→ Tasks to perform
a: List every vessel the passage on vessel deliveries names.
b: Answer these from the passage on vessel deliveries:
(i) Which yard built the Overseas Skopelos?
(ii) On what date was the Overseas Mykonos delivered?
(iii) Where is the Overseas Cascade being converted to a shuttle tanker?
c: Extend the remarks on vessel deliveries, picking up after their final sentence.

→ Supplied passage
···

Going to vessel deliveries. On February 10 the Overseas Everest, a 297,000-ton, deadweight tons, deadweight VLCC built at CSSC in Jiangnan, China, delivered. She has joined the Tankers International commercial pool and she will shortly be loading her first cargo in the Arabian Gulf.
Two MRs delivered; the Overseas Skopelos was delivered from SPP in Korea on November 2 and is the first of eight vessels we have under construction with this outstanding yard. We are very pleased with the quality of construction at SPP and with the solid commercial relationship we have established with the yard, something that benefits both parties.
We also took delivery of the Overseas Mykonos from Hyundai Mipo yard on February 25. The product unit has three additional MRs delivering in 2010, all part of our fleet replacement program in this segment.
Our newest US flag tanker, the Overseas Cascade, delivered to us in December. After operating in December this vessel is now at Detyen's Shipyards in Charleston for conversion to a shuttle tanker. If you look at the picture on the right you can see the bow loading system. We are also adding a bow thruster, controllable pitch, and telemetry systems.

···

→ Given information

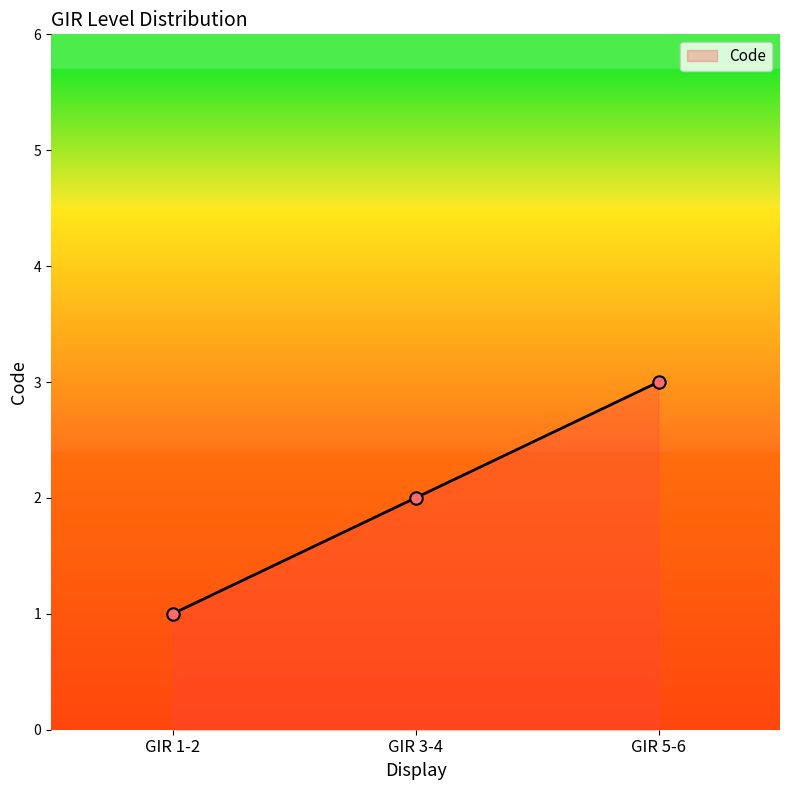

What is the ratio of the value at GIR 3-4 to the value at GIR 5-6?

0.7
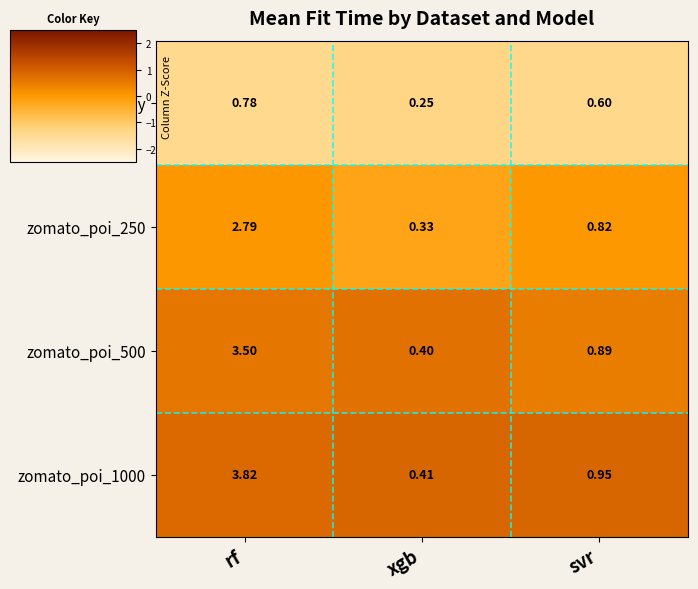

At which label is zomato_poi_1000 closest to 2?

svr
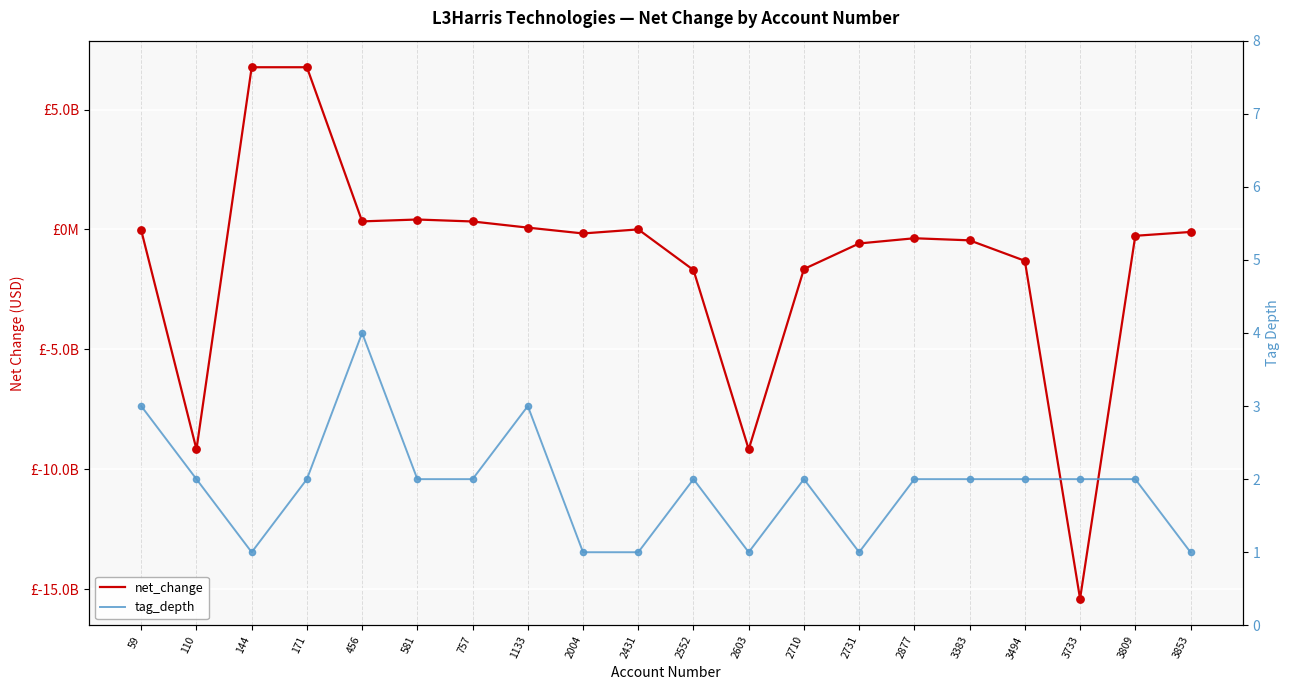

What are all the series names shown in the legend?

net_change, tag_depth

···

→ Answers in order
a: Overseas Everest, Overseas Skopelos, Overseas Mykonos, Overseas Cascade

b:
(i) SPP in Korea
(ii) February 25
(iii) At Detyen's Shipyards in Charleston

c:
Both the Overseas Cascade and the Overseas Chinook, which we expect to take delivery of in the fourth quarter of this year, will operate for Petrobras under long-term contracts in their ultra deepwater fields with the same name as our ships in the US Gulf of Mexico.
Let me give you the FSO update. The FSO Asia began operations on January 4 and is fully functioning on-site in Qatar. The photo on the right is the vessel hooked up to a single-point mooring system on-site.
On the FSO Africa conversion work is very near completion. Regarding the canceled contract on the FSO Africa, there is no change from our previous disclosures. We have contested MOQ's right to cancel and continue to be in commercial discussions.
Finally, after long and protracted negotiations in the fourth quarter we have reached a settlement with Aker's Philadelphia shipyard. We have settled all outstanding commercial disputes. The original bareboat economics of the ten-ship program have been maintained. The ownership costs of the two shuttle tankers have been reduced by agreeing to purchase the two vessels for $150 million per ship and the elimination of the profit-sharing entitlement to Aker.
In addition, the tax stimulus package that I mentioned earlier contained provisions that allowed us to claim accelerated depreciation in 2009 as a result of acquiring and operating the Cascade. This benefit, approximately $21 million, is included in the tax refund of $42 million previously mentioned.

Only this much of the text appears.